3/10
What a shocking disappointment!
26 February 2024
It's not an original comment at all, but after enduring DRIVE-AWAY DOLLS, I really felt like I had been left dumber than I was going in. This movie is such a massive mis-fire, I'm really shocked it got any kind of release. What drew me in was my 40 year long affection for the films of the Coen Brothers. I figured with a film from Ethan Coen, I was in for a breezy good time like some of the Coen's lesser works offered (I'm thinking INTOLERABLE CRUELTY or maybe BURN AFTER READING). What I got was a ridiculous mash-up of themes, none of which were well thought out or entertaining.

This 84 minute movie follows Jamie (Margaret Qualley) and Marian (Geraldine Viswanathan), two friends who also happen to be lesbians (but are not "together"). Jamie is a wild-child from Texas, all one-night stands and hedonistic. Marian is buttoned-up and hasn't had a lover in 3 years or more. While not exactly closeted, the 1999 setting of this film means she isn't exactly openly gay either. They decide to take a trip down to Tallahassee (I don't even recall all the rationale for that), and to make it financially viable to do so, they use a drive-away service that hooks them up with a car bound for that very Florida city. Sadly, the owner of the drive-away service thought the two young ladies worked for the criminals who ARE supposed to be driving the car south, leading to a pair of "goons" (as listed in the credits) to chase after the two young ladies in a time before real cell phone coverage or other tech that might have made the pursuit easier.

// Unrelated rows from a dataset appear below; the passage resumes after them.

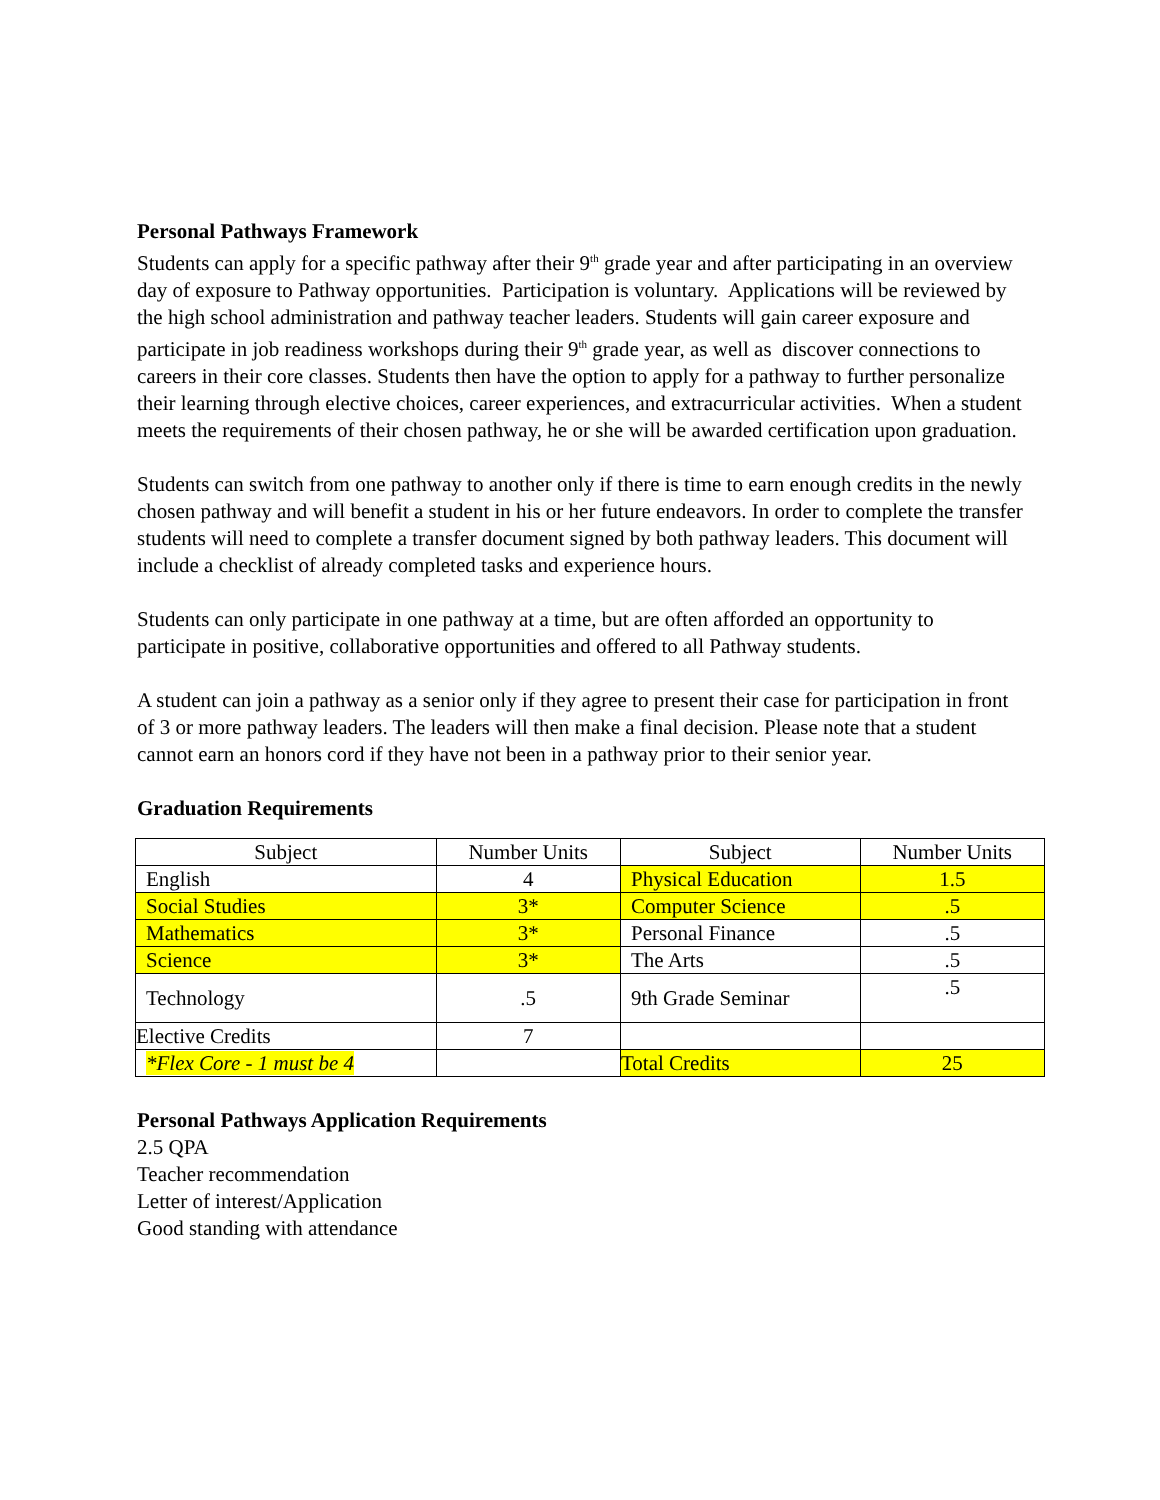Personal Pathways Framework
Students can apply for a specific pathway after their 9<sup>th</sup> grade year and after participating in an overview day of exposure to Pathway opportunities. Participation is voluntary. Applications will be reviewed by the high school administration and pathway teacher leaders. Students will gain career exposure and participate in job readiness workshops during their 9<sup>th</sup> grade year, as well as discover connections to careers in their core classes. Students then have the option to apply for a pathway to further personalize their learning through elective choices, career experiences, and extracurricular activities. When a student meets the requirements of their chosen pathway, he or she will be awarded certification upon graduation.
Students can switch from one pathway to another only if there is time to earn enough credits in the newly chosen pathway and will benefit a student in his or her future endeavors. In order to complete the transfer students will need to complete a transfer document signed by both pathway leaders. This document will include a checklist of already completed tasks and experience hours.
Students can only participate in one pathway at a time, but are often afforded an opportunity to participate in positive, collaborative opportunities and offered to all Pathway students.
A student can join a pathway as a senior only if they agree to present their case for participation in front of 3 or more pathway leaders. The leaders will then make a final decision. Please note that a student cannot earn an honors cord if they have not been in a pathway prior to their senior year.
Graduation Requirements
| Subject | Number Units | Subject | Number Units |
| English | 4 | Physical Education | 1.5 |
| Social Studies | 3* | Computer Science | .5 |
| Mathematics | 3* | Personal Finance | .5 |
| Science | 3* | The Arts | .5 |
| Technology | .5 | 9th Grade Seminar | .5 |
| Elective Credits | 7 | | |
| *Flex Core - 1 must be 4 | | Total Credits | 25 |
Personal Pathways Application Requirements
2.5 QPA
Teacher recommendation
Letter of interest/Application
Good standing with attendance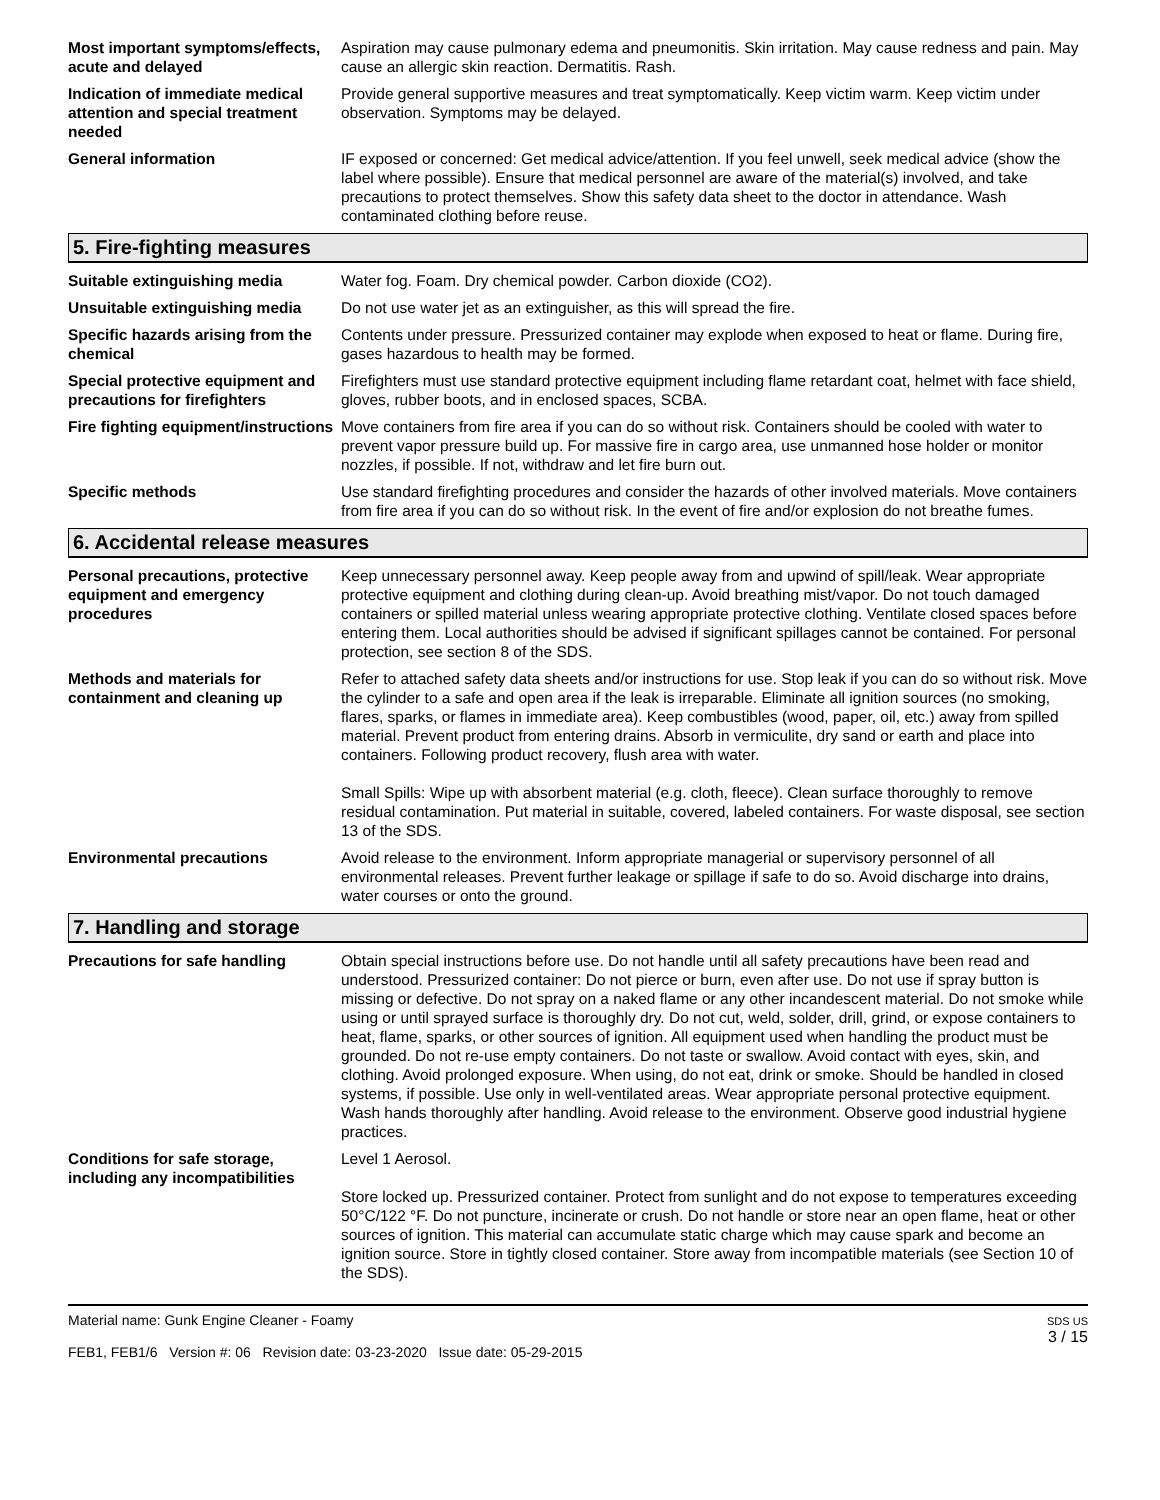Most important symptoms/effects, acute and delayed
Aspiration may cause pulmonary edema and pneumonitis. Skin irritation. May cause redness and pain. May cause an allergic skin reaction. Dermatitis. Rash.
Indication of immediate medical attention and special treatment needed
Provide general supportive measures and treat symptomatically. Keep victim warm. Keep victim under observation. Symptoms may be delayed.
General information IF exposed or concerned: Get medical advice/attention. If you feel unwell, seek medical advice (show the label where possible). Ensure that medical personnel are aware of the material(s) involved, and take precautions to protect themselves. Show this safety data sheet to the doctor in attendance. Wash contaminated clothing before reuse.
5. Fire-fighting measures
Suitable extinguishing media Water fog. Foam. Dry chemical powder. Carbon dioxide (CO2).
Unsuitable extinguishing media
Do not use water jet as an extinguisher, as this will spread the fire.
Specific hazards arising from the chemical
Contents under pressure. Pressurized container may explode when exposed to heat or flame. During fire, gases hazardous to health may be formed.
Special protective equipment and precautions for firefighters
Firefighters must use standard protective equipment including flame retardant coat, helmet with face shield, gloves, rubber boots, and in enclosed spaces, SCBA.
Fire fighting equipment/instructions
Move containers from fire area if you can do so without risk. Containers should be cooled with water to prevent vapor pressure build up. For massive fire in cargo area, use unmanned hose holder or monitor nozzles, if possible. If not, withdraw and let fire burn out.
Specific methods Use standard firefighting procedures and consider the hazards of other involved materials. Move containers from fire area if you can do so without risk. In the event of fire and/or explosion do not breathe fumes.
6. Accidental release measures
Personal precautions, protective equipment and emergency procedures
Keep unnecessary personnel away. Keep people away from and upwind of spill/leak. Wear appropriate protective equipment and clothing during clean-up. Avoid breathing mist/vapor. Do not touch damaged containers or spilled material unless wearing appropriate protective clothing. Ventilate closed spaces before entering them. Local authorities should be advised if significant spillages cannot be contained. For personal protection, see section 8 of the SDS.
Methods and materials for containment and cleaning up
Refer to attached safety data sheets and/or instructions for use. Stop leak if you can do so without risk. Move the cylinder to a safe and open area if the leak is irreparable. Eliminate all ignition sources (no smoking, flares, sparks, or flames in immediate area). Keep combustibles (wood, paper, oil, etc.) away from spilled material. Prevent product from entering drains. Absorb in vermiculite, dry sand or earth and place into containers. Following product recovery, flush area with water.
Small Spills: Wipe up with absorbent material (e.g. cloth, fleece). Clean surface thoroughly to remove residual contamination. Put material in suitable, covered, labeled containers. For waste disposal, see section 13 of the SDS.
Environmental precautions Avoid release to the environment. Inform appropriate managerial or supervisory personnel of all environmental releases. Prevent further leakage or spillage if safe to do so. Avoid discharge into drains, water courses or onto the ground.
7. Handling and storage
Precautions for safe handling Obtain special instructions before use. Do not handle until all safety precautions have been read and understood. Pressurized container: Do not pierce or burn, even after use. Do not use if spray button is missing or defective. Do not spray on a naked flame or any other incandescent material. Do not smoke while using or until sprayed surface is thoroughly dry. Do not cut, weld, solder, drill, grind, or expose containers to heat, flame, sparks, or other sources of ignition. All equipment used when handling the product must be grounded. Do not re-use empty containers. Do not taste or swallow. Avoid contact with eyes, skin, and clothing. Avoid prolonged exposure. When using, do not eat, drink or smoke. Should be handled in closed systems, if possible. Use only in well-ventilated areas. Wear appropriate personal protective equipment. Wash hands thoroughly after handling. Avoid release to the environment. Observe good industrial hygiene practices.
Conditions for safe storage, including any incompatibilities
Level 1 Aerosol.
Store locked up. Pressurized container. Protect from sunlight and do not expose to temperatures exceeding 50°C/122 °F. Do not puncture, incinerate or crush. Do not handle or store near an open flame, heat or other sources of ignition. This material can accumulate static charge which may cause spark and become an ignition source. Store in tightly closed container. Store away from incompatible materials (see Section 10 of the SDS).
Material name: Gunk Engine Cleaner - Foamy
FEB1, FEB1/6 Version #: 06 Revision date: 03-23-2020 Issue date: 05-29-2015
SDS US
3 / 15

Antics ensue, revolving mostly around the sexual shenanigans of the two girls (mostly kinda icky), the endless arguments between the two goons (none of which were interesting at all) and the eventual discovery of what was in the trunk of the car that the ladies aren't supposed to know about (involving the creation of plaster casts made of the private parts of certain conservative political figures).

My biggest problem with the film was the ridiculous, over-the-top portrayal of lesbian sexuality. Coupled with the silly plaster casts we are often obliged to gaze at, and you've got a film that feels like it was written by a ninth grade boy who doesn't understand how sex works and REALLY doesn't understand how lesbian sex works. Most of the sex scenes were embarrassing to watch, they were so childish.

These scenes MIGHT have been at least some fun, had they not starred the truly dreadful Margaret Qualley. I've seen her give decent performances before (NOVITIATE, ONCE UPON A TIME IN HOLLYWOOD), but here her wild energy is uncontained and generic. Nothing she does feels rooted in any kind of reality, even the skewed reality of this film. It wants to be a daring performance; instead, it is silly and not for one moment did it feel like I watching a real person. Viswanathan, on the other hand, is marginally convincing, and the only character we root for at all.

Pedro Pascal and Matt Damon make very brief cameo appearances. They both look dreadfully embarrassed to be in the film. (I felt actively bad for Damon.) And the film even manages to make the delightful Colman Domingo uninteresting.

A deep disappointment, insulting to lesbians (rather than "liberating" as I assume it intended to be) and simply stunning to be coming from Ethan Coen. Avoid!!